The results in training camp, the preseason and the regular season, once the lockout ended, were eerily similar as this Sept. 2011 Bleacher Report article pointed out:

"Everyone knows that in the NFL, players get hurt.  It is indeed the nature of the beast.Yet, due to the inability to work out at team facilities, it appears that some players may not have been working out at all. Teams like the New York Giants and the Denver Broncos need Hawkeye Pierce to come to their aid. Denver started last week’s game against Cincinnati down seven starters. The Giants lost seven starters before the regular season even started.And that is only the beginning. …So why all the injuries? Again, one could draw the correlation to mere coincidence and say that it is a part of the game. One could also make the argument that due to the lockout, players did not work out as they should have."

For the 49ers that year, it was even worse. The team was ushering in a first-year head coach, Jim Harbaugh, who didn’t have the usual chance of meeting and working with his players upon taking over.

Tack on the existing difficulties of overcoming no spring workouts, regulated by the training staff, and the results were awfully predictable: San Francisco endured one of the ugliest and most disjointed preseason stretches in recent memory which included two games in which the Niners were outscored by a combined score of 54-10.

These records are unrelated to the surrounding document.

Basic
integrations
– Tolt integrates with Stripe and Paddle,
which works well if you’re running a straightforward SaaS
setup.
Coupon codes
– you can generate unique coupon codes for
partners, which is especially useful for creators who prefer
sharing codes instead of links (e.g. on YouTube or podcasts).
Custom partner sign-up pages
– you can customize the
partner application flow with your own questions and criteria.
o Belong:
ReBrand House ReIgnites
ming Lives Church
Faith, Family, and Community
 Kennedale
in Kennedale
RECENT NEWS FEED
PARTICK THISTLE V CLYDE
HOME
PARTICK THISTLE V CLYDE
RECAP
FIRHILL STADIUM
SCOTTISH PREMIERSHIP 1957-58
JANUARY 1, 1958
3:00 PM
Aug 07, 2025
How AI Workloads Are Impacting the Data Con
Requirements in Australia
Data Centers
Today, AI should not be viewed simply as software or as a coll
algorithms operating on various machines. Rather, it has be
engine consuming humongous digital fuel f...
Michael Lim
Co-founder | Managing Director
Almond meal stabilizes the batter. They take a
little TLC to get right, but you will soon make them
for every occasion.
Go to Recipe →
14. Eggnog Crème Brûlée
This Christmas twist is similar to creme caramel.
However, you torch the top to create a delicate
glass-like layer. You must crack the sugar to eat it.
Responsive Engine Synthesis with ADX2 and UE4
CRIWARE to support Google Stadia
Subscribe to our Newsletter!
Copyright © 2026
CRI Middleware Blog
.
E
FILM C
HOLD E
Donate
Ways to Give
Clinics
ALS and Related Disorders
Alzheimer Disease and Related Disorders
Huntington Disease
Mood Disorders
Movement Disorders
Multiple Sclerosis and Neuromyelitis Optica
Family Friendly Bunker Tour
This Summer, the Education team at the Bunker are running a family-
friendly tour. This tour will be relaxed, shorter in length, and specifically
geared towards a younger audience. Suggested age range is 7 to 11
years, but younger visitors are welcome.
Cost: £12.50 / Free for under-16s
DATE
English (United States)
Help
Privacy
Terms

Yes, preseason. And the 49ers went 13-3 that year, so it doesn’t matter. But early on, it was ugly. As the year drew on, the Niners needed 81 individual player game days used for injured reserve.

Unlike 2011, though, the 2020 49ers don’t have to navigate a first-year head coach and can rely on 18 of 22 starters from last year’s Super Bowl squad returning to the fray. The injury X-factor is going to be there, of course, and it’ll likely stretch well into the regular season.

Next. 3 best stories over first two weeks of 49ers training camp. dark

Unfortunately, the ugly reality of a shortened offseason will be ever-present throughout 2020 and could have damaging effects for all 32 teams, not just San Francisco.